I’m reading Charles Eisenstein’s “The More Beautiful World Our Hearts Know Is Possible.” I was drawn to it’s title that is similar to a phrase I use a lot – that our brief is to “design a world we would love to live in”. Though it’s a little long on new-age polemic, it contains thought-provoking insights into a different way of being. It points to what it might take to achieve this ideal state – culturally, intellectually and spiritually. It only hints at how it might come to be designed
I wrote this piece as a margin note to a chapter titled “Scarcity”. Eisenstein relates the poverty of architectural quality in American suburbia to the many ways in which feelings of scarcity are embedded in our culture. ”Scarcity of attention. Scarcity of play. Scarcity of listening. Scarcity of dark and quiet. Scarcity of beauty.” He argues that we insert faux expressions of intimacy in places that we yearn for but are unable to get connection. For example, pornography is a substitute for emotional and physical intimacy that we need but find elusive. The former he calls “ugliness”, the latter “beauty”.

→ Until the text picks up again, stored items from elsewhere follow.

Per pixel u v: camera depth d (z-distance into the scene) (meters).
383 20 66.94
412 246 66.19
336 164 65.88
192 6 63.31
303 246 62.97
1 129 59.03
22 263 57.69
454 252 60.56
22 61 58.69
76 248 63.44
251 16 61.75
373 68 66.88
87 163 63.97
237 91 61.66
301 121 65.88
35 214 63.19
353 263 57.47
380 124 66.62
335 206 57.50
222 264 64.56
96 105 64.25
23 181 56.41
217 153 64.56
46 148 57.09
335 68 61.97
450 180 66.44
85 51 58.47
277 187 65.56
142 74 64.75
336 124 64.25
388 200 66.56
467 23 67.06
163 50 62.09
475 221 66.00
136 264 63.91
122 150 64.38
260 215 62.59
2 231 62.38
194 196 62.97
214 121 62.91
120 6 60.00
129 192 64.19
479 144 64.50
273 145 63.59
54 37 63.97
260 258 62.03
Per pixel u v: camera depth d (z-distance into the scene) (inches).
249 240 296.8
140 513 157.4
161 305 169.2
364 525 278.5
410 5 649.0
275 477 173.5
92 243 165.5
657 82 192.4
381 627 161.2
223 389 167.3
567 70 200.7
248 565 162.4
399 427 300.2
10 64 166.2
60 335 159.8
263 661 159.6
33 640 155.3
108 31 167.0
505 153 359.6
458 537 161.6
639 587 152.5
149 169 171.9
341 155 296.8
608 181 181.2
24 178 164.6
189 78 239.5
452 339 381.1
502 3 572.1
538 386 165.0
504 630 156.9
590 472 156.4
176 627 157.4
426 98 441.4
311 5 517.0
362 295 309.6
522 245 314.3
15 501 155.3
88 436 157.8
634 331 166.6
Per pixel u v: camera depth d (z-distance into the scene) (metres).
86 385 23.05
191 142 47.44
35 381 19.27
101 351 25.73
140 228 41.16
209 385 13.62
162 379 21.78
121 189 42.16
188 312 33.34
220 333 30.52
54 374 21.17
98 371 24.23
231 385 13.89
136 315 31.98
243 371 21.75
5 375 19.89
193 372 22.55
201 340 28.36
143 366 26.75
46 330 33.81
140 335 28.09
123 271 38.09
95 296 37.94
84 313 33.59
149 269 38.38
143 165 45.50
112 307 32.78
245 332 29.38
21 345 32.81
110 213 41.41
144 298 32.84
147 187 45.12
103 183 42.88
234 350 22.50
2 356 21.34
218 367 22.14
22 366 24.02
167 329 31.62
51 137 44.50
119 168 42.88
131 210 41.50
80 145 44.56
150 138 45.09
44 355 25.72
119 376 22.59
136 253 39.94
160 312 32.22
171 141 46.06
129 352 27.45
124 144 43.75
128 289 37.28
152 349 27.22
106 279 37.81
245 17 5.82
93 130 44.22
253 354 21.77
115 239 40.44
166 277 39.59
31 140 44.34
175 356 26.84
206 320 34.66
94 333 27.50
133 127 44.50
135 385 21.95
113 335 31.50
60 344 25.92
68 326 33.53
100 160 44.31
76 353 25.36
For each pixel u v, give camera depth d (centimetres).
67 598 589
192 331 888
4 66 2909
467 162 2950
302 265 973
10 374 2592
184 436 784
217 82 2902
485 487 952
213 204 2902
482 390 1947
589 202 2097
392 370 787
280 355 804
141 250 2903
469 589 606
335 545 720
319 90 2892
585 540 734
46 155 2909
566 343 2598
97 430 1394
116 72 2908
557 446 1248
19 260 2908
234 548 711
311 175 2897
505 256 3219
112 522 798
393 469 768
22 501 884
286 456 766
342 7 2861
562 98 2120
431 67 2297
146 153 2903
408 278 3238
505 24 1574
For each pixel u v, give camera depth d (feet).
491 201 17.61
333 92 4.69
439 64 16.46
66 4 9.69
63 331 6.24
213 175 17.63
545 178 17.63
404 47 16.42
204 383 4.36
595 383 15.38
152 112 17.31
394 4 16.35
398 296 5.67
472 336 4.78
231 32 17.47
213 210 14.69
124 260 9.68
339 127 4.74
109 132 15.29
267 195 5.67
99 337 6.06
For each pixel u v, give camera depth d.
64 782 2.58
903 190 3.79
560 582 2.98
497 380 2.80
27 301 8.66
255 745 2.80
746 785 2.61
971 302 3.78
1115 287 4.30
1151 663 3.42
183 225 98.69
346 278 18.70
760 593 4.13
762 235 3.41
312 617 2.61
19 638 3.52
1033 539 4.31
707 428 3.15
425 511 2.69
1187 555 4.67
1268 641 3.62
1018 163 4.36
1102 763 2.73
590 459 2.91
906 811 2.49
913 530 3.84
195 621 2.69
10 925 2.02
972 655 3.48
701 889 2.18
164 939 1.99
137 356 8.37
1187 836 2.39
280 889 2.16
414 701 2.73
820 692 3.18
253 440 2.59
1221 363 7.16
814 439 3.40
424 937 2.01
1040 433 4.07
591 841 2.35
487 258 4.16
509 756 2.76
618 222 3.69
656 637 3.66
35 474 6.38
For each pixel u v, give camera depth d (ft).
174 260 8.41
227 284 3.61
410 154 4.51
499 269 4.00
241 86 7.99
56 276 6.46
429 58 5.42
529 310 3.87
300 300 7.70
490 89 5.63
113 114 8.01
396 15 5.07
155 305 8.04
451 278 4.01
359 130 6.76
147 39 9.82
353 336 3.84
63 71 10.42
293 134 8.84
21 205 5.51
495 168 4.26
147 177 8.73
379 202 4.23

He poses this question, “How much of the ugly does it take to substitute for a lack of the beautiful?” I wrote:
The converse question is also powerful – how much beauty does it take overcome the ugly? It depends on how we conceive of beauty – if it is a veneer we apply to an ugly world then we will never have enough pretty wallpaper to cover over dirty walls. But if it is a question of the wholeness, the integrity of form of everything we create, then nothing extra is needed at all.
The catch is that it takes care, attention and consideration of integrity to be invested at the time of conception of each thing, of its placement within the environment, and of it use so that it is not despoiled in time, but ages with dignity. The environments we create must be designed to accumulate the marks of lives well lived, showing the integrity of action that has continued to shape it as long as it is. Everything must be designed for use as well as usability.
What I’m saying is that it must be designed so that it doesn’t just “fit” well, but that it “wears” well…becomes worn with grace.
How are we to design things that wear gracefully? Clothing and furniture designers have created “distressed” fashions that are a wallpaper type gesture at addressing this yearning. Engineers torture test components and assemblies in acceleration chambers to assess how well their designs will withstand the stresses of time, and at what limits they will fail. But these tests focus on durability of performance and pay little mind to the integrity of experience they engender at the end of their trials.
Both these examples demonstrate that we have the ability, the techniques and inclination to design for “wear”. We simply need to turn our attention to it with broader intention; care for the lifetime experience of the thing we’re creating. We need to invest the time that it takes to achieve a broader brief than it takes to just make it work mechanistically, in a utilitarian sense.